### AVAILABLE RECORDS

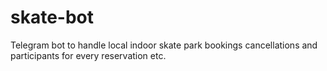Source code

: # skate-bot
Telegram bot to handle local indoor skate park bookings cancellations and participants for every reservation etc.
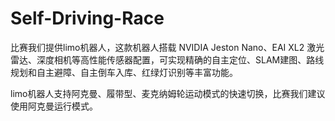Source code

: # Self-Driving-Race

比赛我们提供limo机器人，这款机器人搭载 NVIDIA Jeston Nano、EAI XL2 激光雷达、深度相机等高性能传感器配置，可实现精确的自主定位、SLAM建图、路线规划和自主避障、自主倒车入库、红绿灯识别等丰富功能。

limo机器人支持阿克曼、履带型、麦克纳姆轮运动模式的快速切换，比赛我们建议使用阿克曼运行模式。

######

* **WORK REQUEST**
Would you set down the entries exactly as given, minus their pictures?

* **EXERCISE RESPONSE**
Source code

: # skate-bot
Telegram bot to handle local indoor skate park bookings cancellations and participants for every reservation etc.
Source code

: # Self-Driving-Race

比赛我们提供limo机器人，这款机器人搭载 NVIDIA Jeston Nano、EAI XL2 激光雷达、深度相机等高性能传感器配置，可实现精确的自主定位、SLAM建图、路线规划和自主避障、自主倒车入库、红绿灯识别等丰富功能。

limo机器人支持阿克曼、履带型、麦克纳姆轮运动模式的快速切换，比赛我们建议使用阿克曼运行模式。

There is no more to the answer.